> _YOUR ASSIGNMENT_: Take the data and return it in full. Change nothing.

> _TASK MATERIAL_:
========================

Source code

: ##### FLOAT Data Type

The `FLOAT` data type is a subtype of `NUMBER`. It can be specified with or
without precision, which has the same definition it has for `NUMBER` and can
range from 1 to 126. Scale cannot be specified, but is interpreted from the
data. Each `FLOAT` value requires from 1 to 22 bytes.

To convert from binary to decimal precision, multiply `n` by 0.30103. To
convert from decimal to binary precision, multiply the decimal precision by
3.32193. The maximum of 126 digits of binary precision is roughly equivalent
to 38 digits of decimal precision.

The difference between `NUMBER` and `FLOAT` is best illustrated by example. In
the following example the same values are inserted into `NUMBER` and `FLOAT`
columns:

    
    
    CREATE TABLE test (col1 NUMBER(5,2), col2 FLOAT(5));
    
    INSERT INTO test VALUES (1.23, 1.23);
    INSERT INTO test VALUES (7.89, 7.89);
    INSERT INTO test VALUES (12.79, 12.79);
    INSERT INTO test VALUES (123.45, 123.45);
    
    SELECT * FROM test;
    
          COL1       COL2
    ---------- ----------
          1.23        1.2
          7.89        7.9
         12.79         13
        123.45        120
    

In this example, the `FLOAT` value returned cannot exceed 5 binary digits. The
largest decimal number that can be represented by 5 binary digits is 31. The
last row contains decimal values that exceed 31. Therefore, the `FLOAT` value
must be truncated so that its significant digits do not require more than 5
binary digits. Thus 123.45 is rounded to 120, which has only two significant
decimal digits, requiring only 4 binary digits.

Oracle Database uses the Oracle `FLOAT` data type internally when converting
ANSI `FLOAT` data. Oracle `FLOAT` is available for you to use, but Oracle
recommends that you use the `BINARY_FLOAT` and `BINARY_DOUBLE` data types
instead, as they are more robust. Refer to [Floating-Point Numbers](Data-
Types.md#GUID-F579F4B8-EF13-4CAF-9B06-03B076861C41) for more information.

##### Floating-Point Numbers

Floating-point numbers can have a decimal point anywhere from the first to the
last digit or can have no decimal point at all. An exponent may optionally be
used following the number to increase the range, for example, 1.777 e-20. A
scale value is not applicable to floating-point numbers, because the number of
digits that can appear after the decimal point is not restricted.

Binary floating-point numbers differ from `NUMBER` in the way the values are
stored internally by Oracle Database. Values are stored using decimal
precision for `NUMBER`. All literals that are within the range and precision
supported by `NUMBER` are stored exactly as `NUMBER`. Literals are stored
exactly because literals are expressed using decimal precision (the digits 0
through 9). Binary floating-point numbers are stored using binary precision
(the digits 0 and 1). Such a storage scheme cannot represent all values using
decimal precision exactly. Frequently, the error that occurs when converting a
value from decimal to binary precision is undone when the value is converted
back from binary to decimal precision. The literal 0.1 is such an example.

========================

> _WRITTEN RESPONSE_:
Source code

: ##### FLOAT Data Type

The `FLOAT` data type is a subtype of `NUMBER`. It can be specified with or
without precision, which has the same definition it has for `NUMBER` and can
range from 1 to 126. Scale cannot be specified, but is interpreted from the
data. Each `FLOAT` value requires from 1 to 22 bytes.

To convert from binary to decimal precision, multiply `n` by 0.30103. To
convert from decimal to binary precision, multiply the decimal precision by
3.32193. The maximum of 126 digits of binary precision is roughly equivalent
to 38 digits of decimal precision.

The difference between `NUMBER` and `FLOAT` is best illustrated by example. In
the following example the same values are inserted into `NUMBER` and `FLOAT`
columns:

    
    
    CREATE TABLE test (col1 NUMBER(5,2), col2 FLOAT(5));
    
    INSERT INTO test VALUES (1.23, 1.23);
    INSERT INTO test VALUES (7.89, 7.89);
    INSERT INTO test VALUES (12.79, 12.79);
    INSERT INTO test VALUES (123.45, 123.45);
    
    SELECT * FROM test;
    
          COL1       COL2
    ---------- ----------
          1.23        1.2
          7.89        7.9
         12.79         13
        123.45        120
    

In this example, the `FLOAT` value returned cannot exceed 5 binary digits. The
largest decimal number that can be represented by 5 binary digits is 31. The
last row contains decimal values that exceed 31. Therefore, the `FLOAT` value
must be truncated so that its significant digits do not require more than 5
binary digits. Thus 123.45 is rounded to 120, which has only two significant
decimal digits, requiring only 4 binary digits.

Oracle Database uses the Oracle `FLOAT` data type internally when converting
ANSI `FLOAT` data. Oracle `FLOAT` is available for you to use, but Oracle
recommends that you use the `BINARY_FLOAT` and `BINARY_DOUBLE` data types
instead, as they are more robust. Refer to [Floating-Point Numbers](Data-
Types.md#GUID-F579F4B8-EF13-4CAF-9B06-03B076861C41) for more information.

##### Floating-Point Numbers

Floating-point numbers can have a decimal point anywhere from the first to the
last digit or can have no decimal point at all. An exponent may optionally be
used following the number to increase the range, for example, 1.777 e-20. A
scale value is not applicable to floating-point numbers, because the number of
digits that can appear after the decimal point is not restricted.

Binary floating-point numbers differ from `NUMBER` in the way the values are
stored internally by Oracle Database. Values are stored using decimal
precision for `NUMBER`. All literals that are within the range and precision
supported by `NUMBER` are stored exactly as `NUMBER`. Literals are stored
exactly because literals are expressed using decimal precision (the digits 0
through 9). Binary floating-point numbers are stored using binary precision
(the digits 0 and 1). Such a storage scheme cannot represent all values using
decimal precision exactly. Frequently, the error that occurs when converting a
value from decimal to binary precision is undone when the value is converted
back from binary to decimal precision. The literal 0.1 is such an example.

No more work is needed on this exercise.